Dan ya, mereka semua bersenang-senang dan kembali ke District Base awal mereka.


















































































































"Eh, daripada bosen dan canggung begini, mau denger cerita, gak?!" Tawar Oline, suaranya cukup keras sampai membuat suasana berubah hening seketika.

"Cerita apa?" Tanya Michie antusias.

"Kalian duduk yang rapi ya, anak-anak," suruh Oline lalu berpindah posisi ke depan, ke dekat podium yang entah kenapa ada disana.

"Hai, kak."

Anindya yang baru saja duduk dibuat kaget. Dia menoleh ke kiri, Regie datang sambil tersenyum sebelum duduk di sampingnya.

"Apa kabar, kak?"

"Ehm, baik. Lo sendiri gi-"

"Heh, kalian nanti dulu dong ngobrolnya," potong Nachia kesal. "Kita semua mau denger cerita, jadi tolong diam dan jangan bersuara."

"Ekhem! Semuanya diam! Gue mau mulai jelasin nih!" Seru Oline sambil mengetuk-ngetuk dinding dengan sendok.

"Mulai tinggal mulai, kita penasaran nih!" Kata Lana balas berseru.

"Oke deh. Gue mau cerita fantasi, cerita turun-temurun di keluarga gue dan Erine. Eits, jangan potong ucapan gue!

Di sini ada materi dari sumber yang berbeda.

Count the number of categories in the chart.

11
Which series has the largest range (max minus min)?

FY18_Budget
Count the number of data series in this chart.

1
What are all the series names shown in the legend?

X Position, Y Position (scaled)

Jadi, keluarga gue dan Erine itu sahabatan, keluarga gue dan Erine suka ceritain ini ke keturunan selanjutnya."

Erine berpikir keras, sepertinya dia tahu.

"Lin, maksud lo cerita-"

"Iya, rin," potong Michie menunjukkan senyumnya.

"Kalian semua mau tau, kan?"

"Mau lah!" Jawab Delynn ngegas sambil menggebrak meja.

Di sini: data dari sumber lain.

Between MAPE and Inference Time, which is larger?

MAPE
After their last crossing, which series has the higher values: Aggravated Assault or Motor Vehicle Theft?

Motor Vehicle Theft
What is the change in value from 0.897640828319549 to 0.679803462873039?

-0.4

Ribka mendelik. "Hoi, minumnya jadi tumpah ke celana gue, kan!"

"Ish, diem dulu napa! Gue mau cerita nih!"

"Kacangin aja mereka, abaikan," kata Shasa. Senyum Oline muncul lagi, dia berdeham lalu lanjut berbicara.

"Jadi, di cerita ini ada wilayah-wilayah gitu. Keren deh pokoknya, gue suka banget sama ceritanya."

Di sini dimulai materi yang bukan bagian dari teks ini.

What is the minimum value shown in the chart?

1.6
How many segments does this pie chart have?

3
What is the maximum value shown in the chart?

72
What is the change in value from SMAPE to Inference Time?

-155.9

"Judulnya dulu dong! Masa mau cerita gak kasih tau judul!" Keluh Gendis sengaja memanas-manasi agar Oline kesal.

"Ck, iya-iya! Nih, kalian semua pasti gak pernah denger cerita ini."

"Memangnya cerita apa?"

Oline tersenyum miring.























































































"Vendetta, The Myth of Vendetta, selamat mendengar ceritanya, teman-teman!"